__Work to be completed__. Scan the records below. List lines holding "rule".

··· The records ···

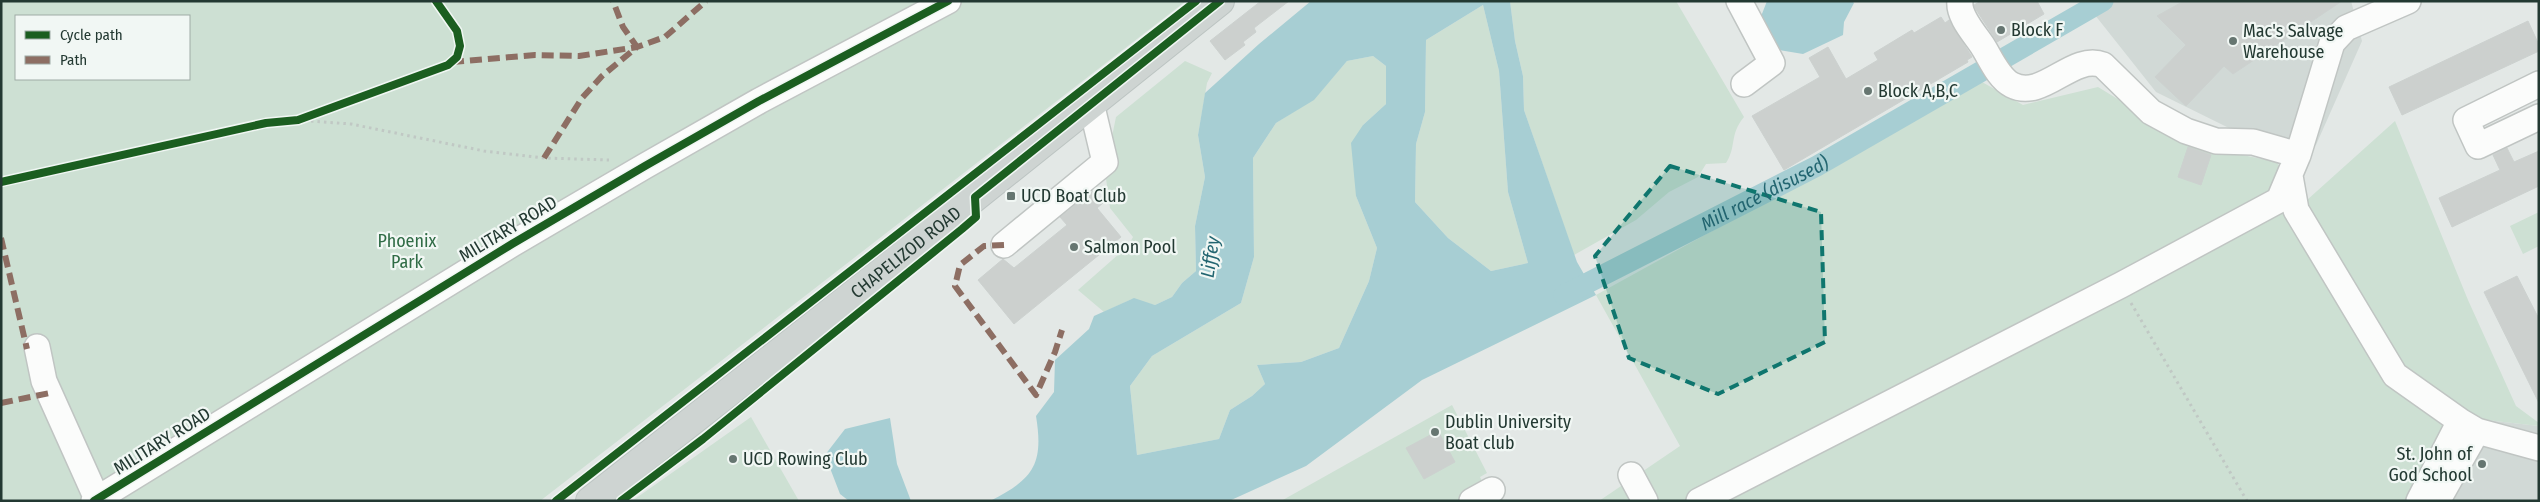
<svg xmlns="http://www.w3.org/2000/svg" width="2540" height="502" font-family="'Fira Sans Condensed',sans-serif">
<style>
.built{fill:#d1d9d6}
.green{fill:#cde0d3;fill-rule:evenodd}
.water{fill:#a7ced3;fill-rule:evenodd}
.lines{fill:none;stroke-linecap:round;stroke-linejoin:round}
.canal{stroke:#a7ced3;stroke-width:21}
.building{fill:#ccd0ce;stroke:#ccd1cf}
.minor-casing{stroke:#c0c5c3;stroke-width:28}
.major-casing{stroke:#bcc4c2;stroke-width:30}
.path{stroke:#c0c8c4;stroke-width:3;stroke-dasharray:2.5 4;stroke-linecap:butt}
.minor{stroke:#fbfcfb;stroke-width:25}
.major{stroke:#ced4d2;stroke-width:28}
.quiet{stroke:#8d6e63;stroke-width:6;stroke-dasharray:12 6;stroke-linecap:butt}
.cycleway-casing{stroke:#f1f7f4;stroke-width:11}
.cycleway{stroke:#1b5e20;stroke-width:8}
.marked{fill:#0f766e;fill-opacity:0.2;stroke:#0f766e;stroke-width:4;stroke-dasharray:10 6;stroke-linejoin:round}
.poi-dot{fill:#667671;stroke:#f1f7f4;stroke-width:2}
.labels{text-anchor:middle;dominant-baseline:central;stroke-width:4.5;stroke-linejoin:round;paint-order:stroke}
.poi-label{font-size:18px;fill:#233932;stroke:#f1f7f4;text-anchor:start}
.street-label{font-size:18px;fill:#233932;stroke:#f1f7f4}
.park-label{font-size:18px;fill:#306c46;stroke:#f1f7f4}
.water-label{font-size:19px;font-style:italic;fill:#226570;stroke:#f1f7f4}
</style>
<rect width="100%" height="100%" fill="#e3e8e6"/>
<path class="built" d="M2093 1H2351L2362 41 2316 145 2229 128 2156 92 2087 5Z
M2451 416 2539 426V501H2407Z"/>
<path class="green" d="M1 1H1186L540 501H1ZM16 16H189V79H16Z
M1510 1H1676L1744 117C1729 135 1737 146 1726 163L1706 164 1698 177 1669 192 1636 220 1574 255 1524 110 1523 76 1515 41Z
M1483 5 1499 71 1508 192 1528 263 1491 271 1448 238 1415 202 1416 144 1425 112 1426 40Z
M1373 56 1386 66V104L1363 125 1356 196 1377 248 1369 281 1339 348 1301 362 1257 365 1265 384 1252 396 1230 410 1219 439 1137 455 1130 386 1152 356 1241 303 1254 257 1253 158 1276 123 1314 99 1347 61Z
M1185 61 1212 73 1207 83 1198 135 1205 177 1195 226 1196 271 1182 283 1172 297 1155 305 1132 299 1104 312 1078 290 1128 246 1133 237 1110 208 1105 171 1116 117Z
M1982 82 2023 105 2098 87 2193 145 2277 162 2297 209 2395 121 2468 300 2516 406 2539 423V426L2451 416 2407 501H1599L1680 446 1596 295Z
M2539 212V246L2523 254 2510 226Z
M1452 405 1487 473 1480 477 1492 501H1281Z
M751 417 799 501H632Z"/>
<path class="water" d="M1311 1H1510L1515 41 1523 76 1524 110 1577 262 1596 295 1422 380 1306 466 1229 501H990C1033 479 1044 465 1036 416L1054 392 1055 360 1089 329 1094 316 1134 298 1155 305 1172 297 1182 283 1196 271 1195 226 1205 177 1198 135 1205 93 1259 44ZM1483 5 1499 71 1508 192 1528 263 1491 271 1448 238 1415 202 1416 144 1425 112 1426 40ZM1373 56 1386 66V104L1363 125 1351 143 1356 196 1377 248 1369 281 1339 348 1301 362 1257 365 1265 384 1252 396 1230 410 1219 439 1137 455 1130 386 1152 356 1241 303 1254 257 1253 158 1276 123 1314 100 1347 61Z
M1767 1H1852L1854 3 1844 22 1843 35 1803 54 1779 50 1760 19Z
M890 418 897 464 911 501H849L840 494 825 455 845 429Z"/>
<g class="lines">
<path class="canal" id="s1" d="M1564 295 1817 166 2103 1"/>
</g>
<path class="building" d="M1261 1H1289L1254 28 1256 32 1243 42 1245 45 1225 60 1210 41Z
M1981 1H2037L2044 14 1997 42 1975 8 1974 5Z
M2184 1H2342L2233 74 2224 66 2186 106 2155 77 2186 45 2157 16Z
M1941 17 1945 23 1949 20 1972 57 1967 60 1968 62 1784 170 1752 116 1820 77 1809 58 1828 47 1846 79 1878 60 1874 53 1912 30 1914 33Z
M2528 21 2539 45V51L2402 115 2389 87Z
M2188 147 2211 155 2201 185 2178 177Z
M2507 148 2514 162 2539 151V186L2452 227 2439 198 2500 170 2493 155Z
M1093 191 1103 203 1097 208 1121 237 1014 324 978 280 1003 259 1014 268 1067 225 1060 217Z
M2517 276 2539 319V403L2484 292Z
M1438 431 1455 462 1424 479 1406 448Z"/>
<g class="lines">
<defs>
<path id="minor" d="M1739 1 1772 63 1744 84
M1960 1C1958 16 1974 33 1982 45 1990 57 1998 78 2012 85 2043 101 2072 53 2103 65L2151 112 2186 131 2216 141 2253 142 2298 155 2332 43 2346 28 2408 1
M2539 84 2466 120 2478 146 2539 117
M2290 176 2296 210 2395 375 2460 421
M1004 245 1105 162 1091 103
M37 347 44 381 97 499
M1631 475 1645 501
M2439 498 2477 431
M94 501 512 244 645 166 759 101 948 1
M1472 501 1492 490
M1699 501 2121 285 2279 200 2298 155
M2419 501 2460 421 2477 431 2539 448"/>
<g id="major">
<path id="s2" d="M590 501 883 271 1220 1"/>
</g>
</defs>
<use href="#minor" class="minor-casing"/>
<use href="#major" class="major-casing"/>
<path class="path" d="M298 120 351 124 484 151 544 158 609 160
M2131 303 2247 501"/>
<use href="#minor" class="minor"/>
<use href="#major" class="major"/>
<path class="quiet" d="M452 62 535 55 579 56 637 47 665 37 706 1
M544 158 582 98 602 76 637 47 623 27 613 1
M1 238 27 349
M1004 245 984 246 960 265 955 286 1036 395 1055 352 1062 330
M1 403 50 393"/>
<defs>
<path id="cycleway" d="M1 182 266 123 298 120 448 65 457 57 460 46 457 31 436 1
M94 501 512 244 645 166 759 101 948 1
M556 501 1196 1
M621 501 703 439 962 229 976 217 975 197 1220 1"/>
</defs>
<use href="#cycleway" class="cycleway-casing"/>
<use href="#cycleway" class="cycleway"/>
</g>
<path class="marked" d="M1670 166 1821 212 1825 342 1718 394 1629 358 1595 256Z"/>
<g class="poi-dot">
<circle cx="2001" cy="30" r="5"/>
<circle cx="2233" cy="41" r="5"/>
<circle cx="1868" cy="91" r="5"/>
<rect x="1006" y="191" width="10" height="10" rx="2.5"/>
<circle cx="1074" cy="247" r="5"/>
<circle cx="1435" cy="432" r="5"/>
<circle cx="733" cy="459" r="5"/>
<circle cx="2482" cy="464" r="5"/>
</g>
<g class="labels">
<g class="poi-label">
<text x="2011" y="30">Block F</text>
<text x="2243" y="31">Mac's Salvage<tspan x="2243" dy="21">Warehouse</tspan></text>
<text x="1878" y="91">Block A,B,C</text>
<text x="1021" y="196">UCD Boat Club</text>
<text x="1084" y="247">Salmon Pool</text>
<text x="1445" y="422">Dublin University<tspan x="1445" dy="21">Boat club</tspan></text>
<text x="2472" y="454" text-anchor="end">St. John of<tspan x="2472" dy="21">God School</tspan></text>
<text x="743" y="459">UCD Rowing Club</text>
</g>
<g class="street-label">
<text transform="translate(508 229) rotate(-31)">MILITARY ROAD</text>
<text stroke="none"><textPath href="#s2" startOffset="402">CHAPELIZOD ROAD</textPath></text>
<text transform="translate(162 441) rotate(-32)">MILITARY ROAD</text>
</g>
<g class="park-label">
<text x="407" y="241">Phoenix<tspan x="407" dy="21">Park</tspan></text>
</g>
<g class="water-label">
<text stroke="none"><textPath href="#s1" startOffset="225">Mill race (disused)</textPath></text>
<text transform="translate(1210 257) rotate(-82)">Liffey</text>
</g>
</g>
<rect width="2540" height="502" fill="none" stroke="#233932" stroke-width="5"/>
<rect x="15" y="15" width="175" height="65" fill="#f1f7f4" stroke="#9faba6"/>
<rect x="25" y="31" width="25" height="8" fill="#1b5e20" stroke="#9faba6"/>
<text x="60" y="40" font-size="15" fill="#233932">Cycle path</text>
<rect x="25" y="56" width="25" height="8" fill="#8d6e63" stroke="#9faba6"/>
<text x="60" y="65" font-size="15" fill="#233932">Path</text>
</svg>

···

__Result__.
.green{fill:#cde0d3;fill-rule:evenodd}
.water{fill:#a7ced3;fill-rule:evenodd}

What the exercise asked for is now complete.